Il fermo è stato disposto da Olimpia Bossi, il procuratore di Verbania, che assieme al pm Laura Carrera coordina le indagini dei carabinieri. La sua decisione è arrivata in seguito all’analisi della cabina precipitata e ai lunghi interrogatori di ieri. Il confronto con i dipendenti e i tecnici dell’impianto, convocati nella caserma dell’Arma, è durato dodici ore. In un primo momento erano stati convocati tutti come “persone informate dei fatti”, ma già ieri sera, con l’arrivo dei primi avvocati, è stato chiaro che la posizione di alcuni di loro era cambiata. Nerini è arrivato dopo la mezzanotte ed è stato raggiunto in un secondo momento da Pasquale Pantano, il suo avvocato difensore.

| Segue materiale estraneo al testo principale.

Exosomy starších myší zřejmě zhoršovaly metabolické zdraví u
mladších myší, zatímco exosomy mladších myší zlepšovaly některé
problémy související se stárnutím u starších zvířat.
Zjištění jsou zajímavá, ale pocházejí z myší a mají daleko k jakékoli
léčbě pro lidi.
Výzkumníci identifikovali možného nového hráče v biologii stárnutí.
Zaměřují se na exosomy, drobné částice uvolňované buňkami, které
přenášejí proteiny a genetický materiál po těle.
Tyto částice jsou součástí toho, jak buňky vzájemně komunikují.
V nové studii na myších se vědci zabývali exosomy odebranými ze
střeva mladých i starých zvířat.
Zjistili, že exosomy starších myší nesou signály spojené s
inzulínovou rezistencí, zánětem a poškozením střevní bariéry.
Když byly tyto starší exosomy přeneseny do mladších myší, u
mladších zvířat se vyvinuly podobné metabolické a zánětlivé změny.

Nelle prossime ore, la procura di Verbania chiederà la convalida del fermo e la misura cautelare nei confronti dei tre fermati. Per ognuno di loro è stato raccolto quello che Olimpia Bossi definisce “un quadro fortemente indiziario”. L’analisi dei reperti, infatti, ha permesso di accertare che “la cabina precipitata presentava il sistema di emergenza dei freni manomesso”. Gli inquirenti sostengono che il “forchettone”, ossia il divaricatore che tiene distanti le ganasce dei freni che dovrebbero bloccare il cavo portante in caso di rottura del cavo trainante, non è stato rimosso. Un “gesto materialmente consapevole”, per “evitare disservizi e blocchi della funivia”, che, da quando aveva ripreso servizio, presentava delle “anomalie”.

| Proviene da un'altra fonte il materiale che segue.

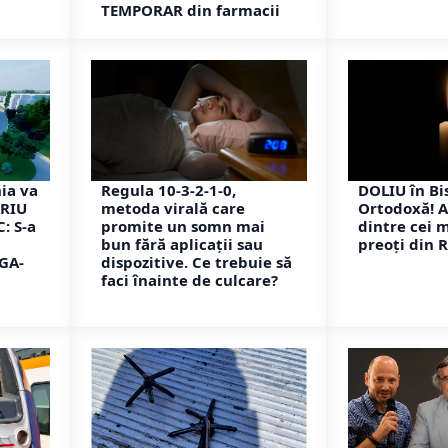
TEMPORAR din farmacii
ia va
Regula 10-3-2-1-0,
DOLIU în Bi
ARIU
metoda virală care
Ortodoxă! 
: S-a
promite un somn mai
dintre cei 
bun fără aplicații sau
preoți din 
GA-
dispozitive. Ce trebuie să
faci înainte de culcare?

La funivia di Stresa-Mottarone era rientrata in funzione da circa un mese, dopo un lungo stop causato dalla pandemia. Olimpia Bossi ha spiegato che l’impianto viaggiava da giorni con il sistema di emergenza dei freni manomesso. Per rimediare ai disservizi erano stati richiesti alcuni interventi tecnici, uno dei quali il 3 maggio, che però non “erano stati risolutivi”. Pertanto “si è pensato di rimediare”. Così, “nella convinzione che mai si sarebbe potuta verificare una rottura del cavo, si è corso il rischio che ha purtroppo poi determinato l’esito fatale”, sottolinea Bossi, che parla di “uno sviluppo consequenziale, molto grave e inquietante, agli accertamenti svolti”.

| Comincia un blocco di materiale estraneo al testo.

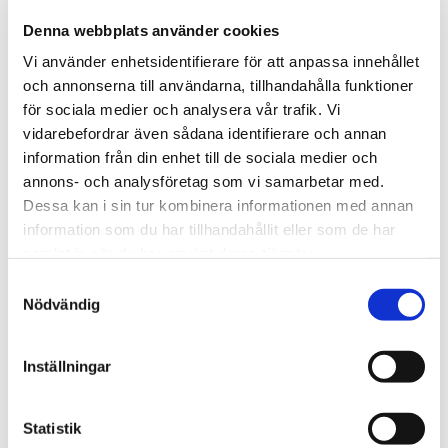
Hur penningtvätt påverkar samhället
Denna webbplats använder cookies
Vi använder enhetsidentifierare för att anpassa innehållet
Penningtvätt är inte bara ett brott som påverkar de direkt
och annonserna till användarna, tillhandahålla funktioner
för sociala medier och analysera vår trafik. Vi
inblandade; det har också bredare konsekvenser för
vidarebefordrar även sådana identifierare och annan
samhället. Genom att möjliggöra för brottslingar att
information från din enhet till de sociala medier och
omsätta sina olagliga inkomster, undergräver
annons- och analysföretag som vi samarbetar med.
Dessa kan i sin tur kombinera informationen med annan
penningtvätt det finansiella systemets integritet och kan
information som du har tillhandahållit eller som de har
bidra till en ökning av annan kriminell verksamhet.
samlat in när du har använt deras tjänster.
Förebyggande åtgärder
Samtyckesval
Nödvändig
För att minska risken för penningtvätt är det viktigt att
både individer och företag är medvetna om de
Inställningar
varningstecken som kan tyda på penningtvätt. Här är
några förebyggande åtgärder:
Statistik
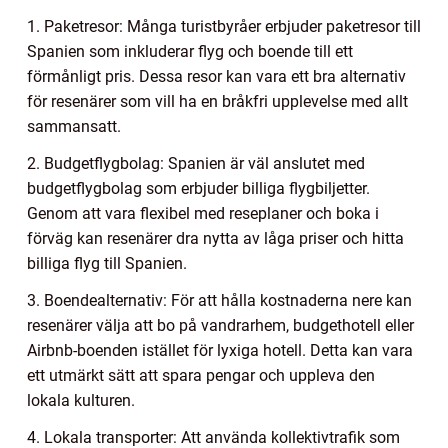
1. Paketresor: Många turistbyråer erbjuder paketresor till
Spanien som inkluderar flyg och boende till ett
förmånligt pris. Dessa resor kan vara ett bra alternativ
för resenärer som vill ha en bråkfri upplevelse med allt
sammansatt.
2. Budgetflygbolag: Spanien är väl anslutet med
budgetflygbolag som erbjuder billiga flygbiljetter.
Genom att vara flexibel med reseplaner och boka i
förväg kan resenärer dra nytta av låga priser och hitta
billiga flyg till Spanien.
3. Boendealternativ: För att hålla kostnaderna nere kan
resenärer välja att bo på vandrarhem, budgethotell eller
Airbnb-boenden istället för lyxiga hotell. Detta kan vara
ett utmärkt sätt att spara pengar och uppleva den
lokala kulturen.
4. Lokala transporter: Att använda kollektivtrafik som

Per confermare quanto emerso dai primi accertamenti sarà necessario attendere l’intervento dei tecnici. Inoltre, la procura di Verbania intende “valutare eventuali posizioni di altre persone”. “Si è tutto accelerato nel corso del pomeriggio e di questa notte”, spiega Bossi. “Nelle prossime ore cercheremo di verificare, con riscontri di carattere più specifico, quello che ci è stato riferito”. A rendere ancor più grave la posizione dei tre fermati è il fatto che si tratta di persone che avevano “dal punto di vista giuridico ed economico la posizione di intervenire”.